Victorian Mourning Rituals
The Victorian Era, 1837 – 1901, brought us some of the most interesting rituals when it came to honoring the dead and ensuring the proper release of the spirit.
Due to tuberculosis, pneumonia, and other infections, death came often. Unfortunately a high number of children also passed, some before their first birthday.
When a death occurred, the mirrors in the home were covered to ensure the spirit of the deceased didn’t get trapped or confused upon leaving the body. If a mirror in the home fell and broke, it was considered a sign that another death was about to occur. The clocks were stopped at the exact time of death; it was believed to be bad luck if this ritual was not performed. The body was watched over every waking minute, hence the term “wake”. A wake lasted 3 – 4 days and served a couple of purposes, it allowed family appropriate travel time to visit the deceased and it ensured the person was actually dead and not just in a coma. Flowers and candles were used to hide any unpleasant odors since the practice of embalming had not yet caught on. A wreath of laurel tied with black ribbon was hung on the front door to alert passers by a death had occurred.
Post mortem photography was also a popular practice. The invention of the daguerreotype made it easier for families to have photographs of loved ones when they could not afford to have a portrait painted. The deceased were often posed to seem more life-like, propped up with their eyes opened. Children were represented as being in a deep sleep holding their favorite toy. Unfortunately, at times, this was the only photograph mothers would have of their children. Later photographs would depict a more honest image of the deceased in their coffin.
When the body was removed from the home, it was a common practice to carry the body out feet first. This was to ensure the spirit would not look back and beckon a living family member to join them. Family portraits were often turned face down to prevent possession from the deceased.
Those in mourning would wear all black and non reflective materials. Some women would wear mourning attire for up to two years and only wear jewelry for the first year. Many wore rings and lockets with a piece of hair that belonged to the deceased. The hair was the one part that didn’t change with time so it was the perfect way to remember a loved one.
Usually after four days it was time to bury the body. Grave robbing was common practice, especially by doctors who needed fresh cadavers for dissection classes, so the graves were often bricked over. There was still a huge fear of burying someone alive so many graves were built with a security system. A bell was placed above the grave with a chain extending down into the coffin. If a person was buried alive they could ring the bell and be removed from their grave. This is where the term “saved by the bell” originated. Someone was required to stay in the cemetery to listen for the bells and keep an eye open for grave robbers. Till this day anyone who has a job that takes them into the late hours is known to have “the graveyard shift”.

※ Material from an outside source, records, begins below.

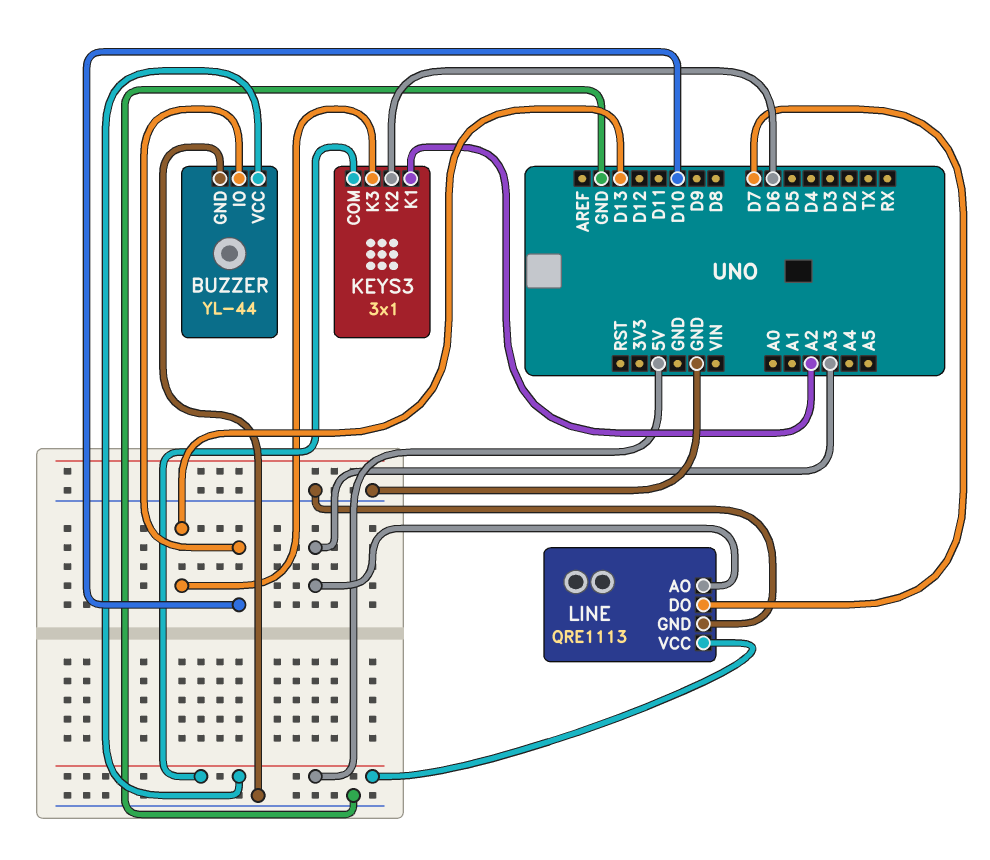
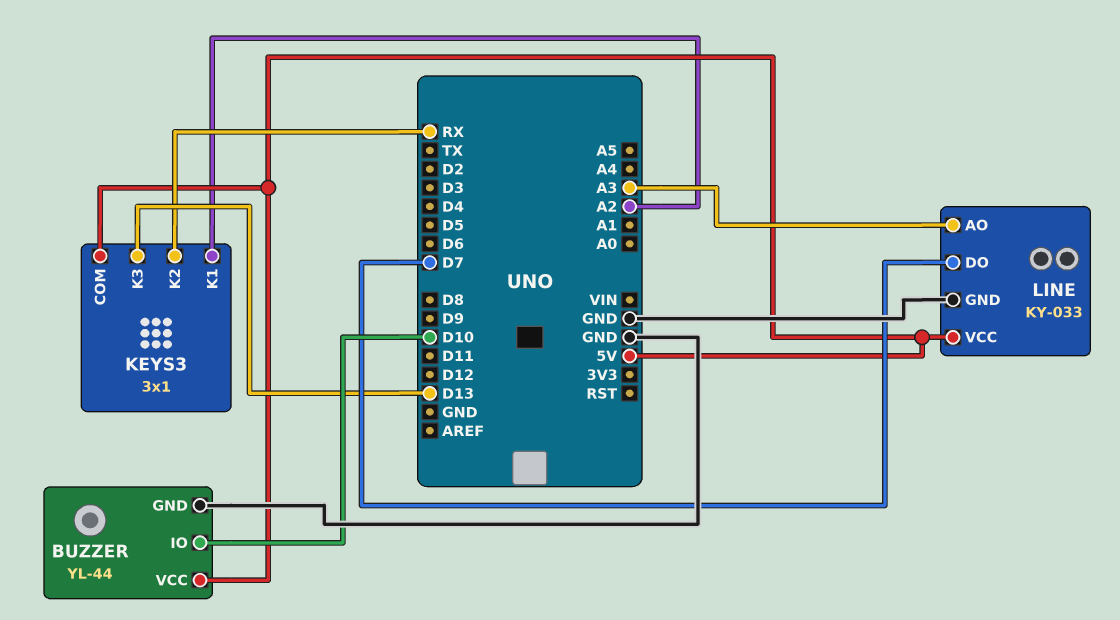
KEYS3 pin K2: D6 -> RX
LINE: QRE1113 -> KY-033

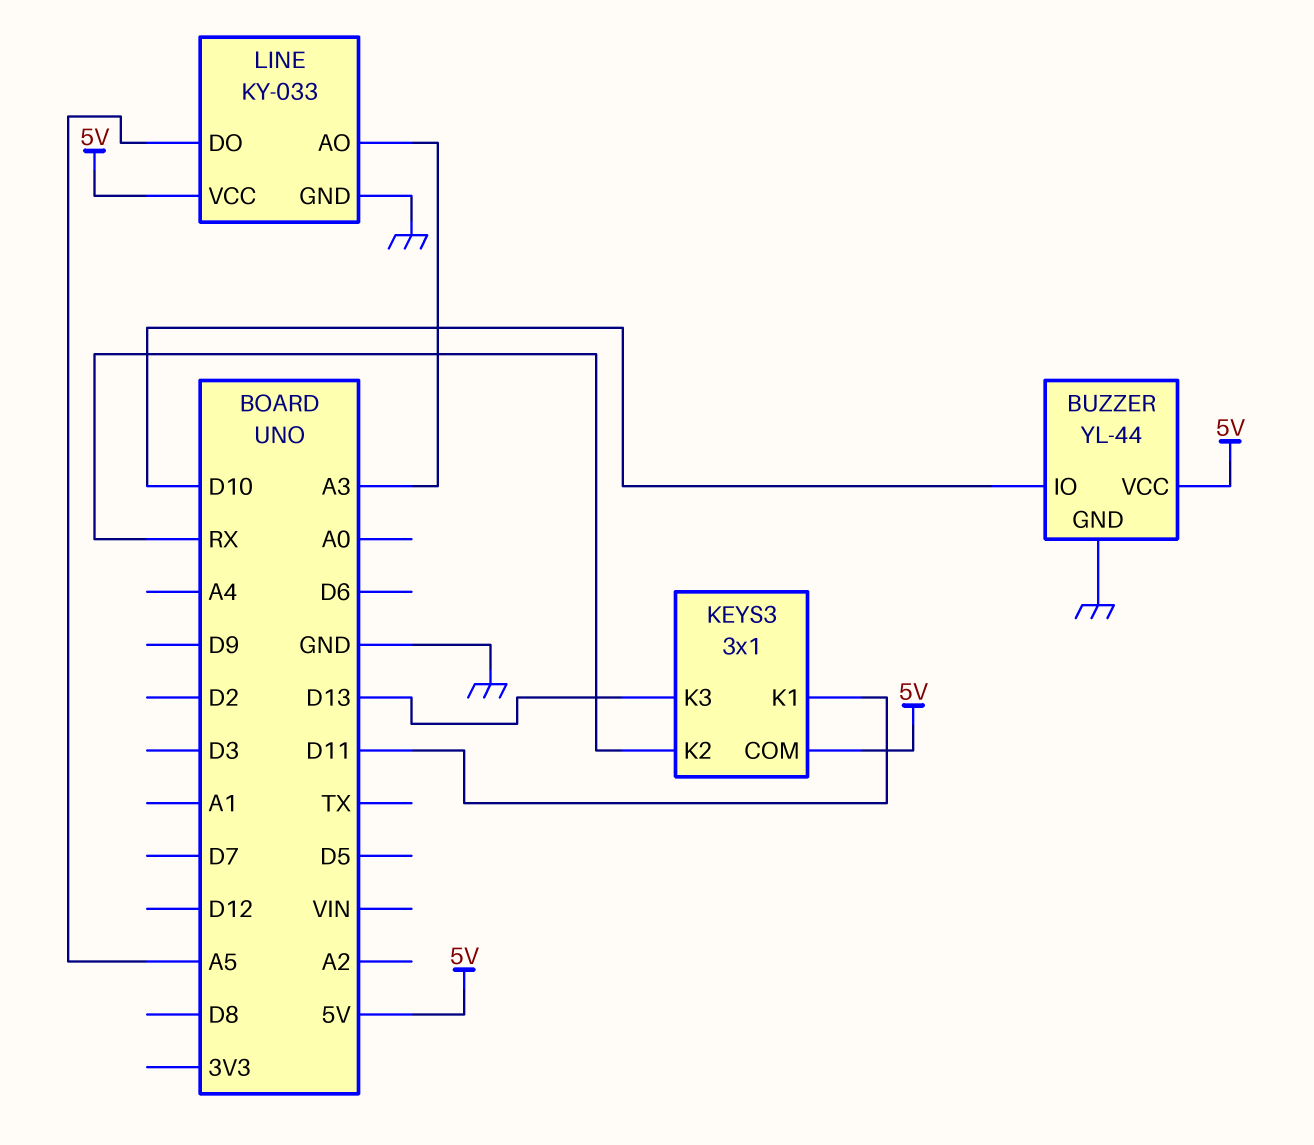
KEYS3 pin K1: A2 -> D11
LINE pin DO: D7 -> A5

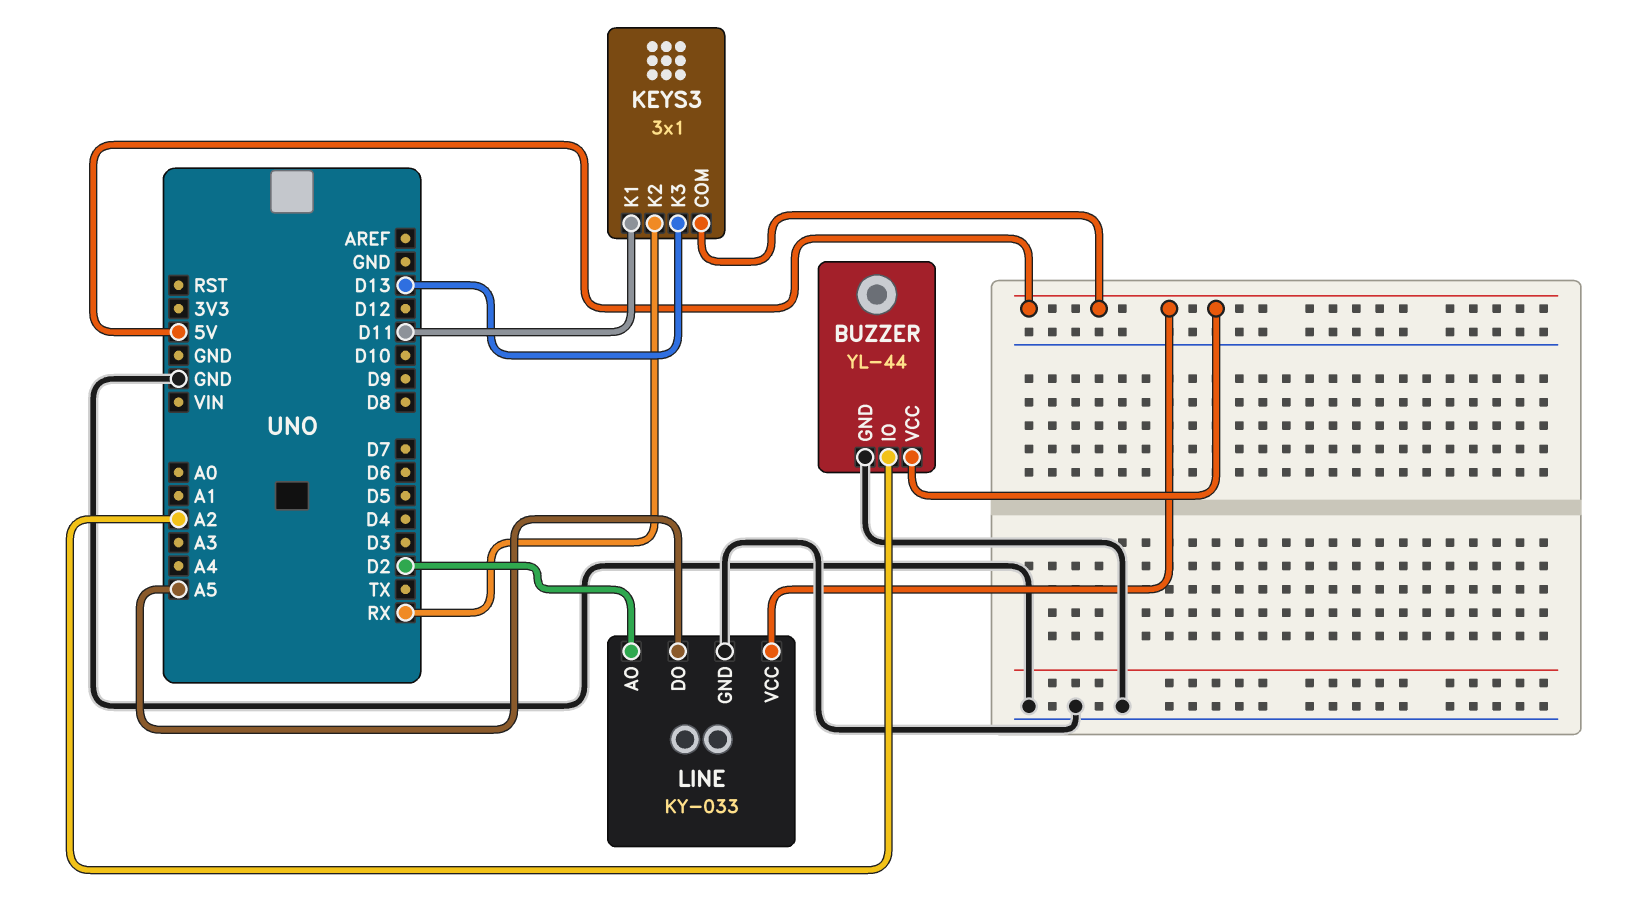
BUZZER pin IO: D10 -> A2
LINE pin AO: A3 -> D2

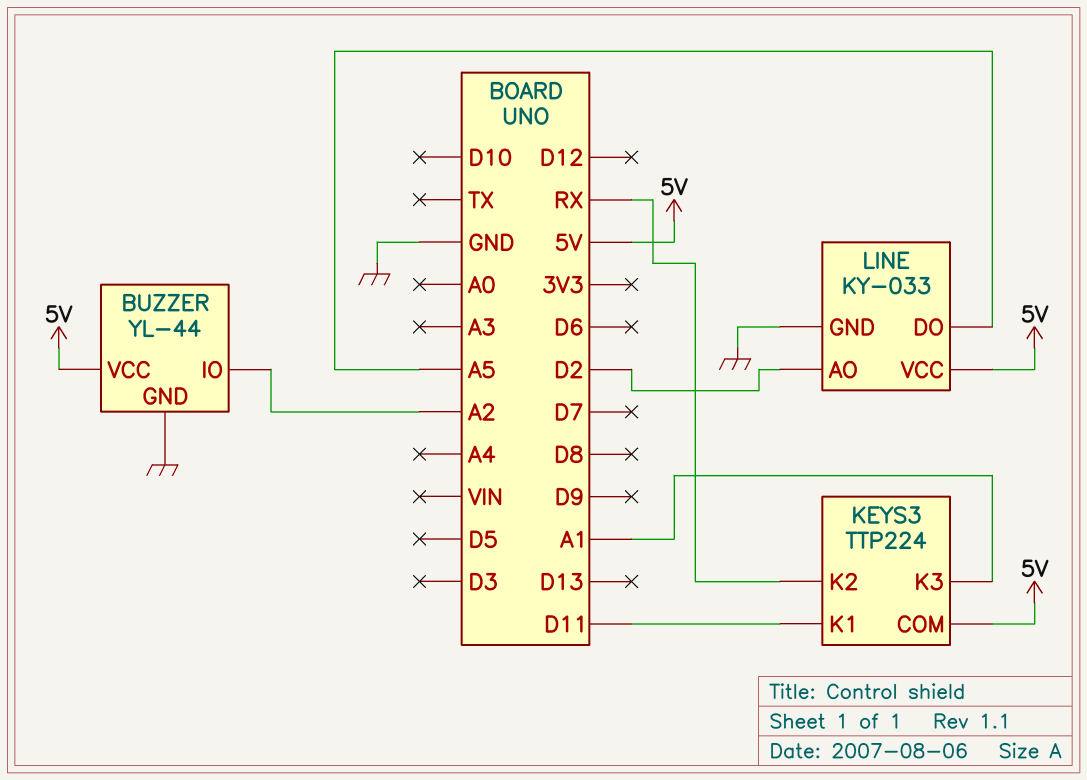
KEYS3: 3x1 -> TTP224
KEYS3 pin K3: D13 -> A1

Many superstitions came along with this time period as well. Many believed it was bad luck to meet a funeral procession head on and it was recommended to turn around. If this was not an option they must bow their head and hold on to a button until the procession passed. Many today still honor this tradition. Another common belief was to never wear anything new to a funeral especially shoes. Tracking the dirt from a cemetery was considered bad luck, and an invitation of death and inviting the restless spirits into your home.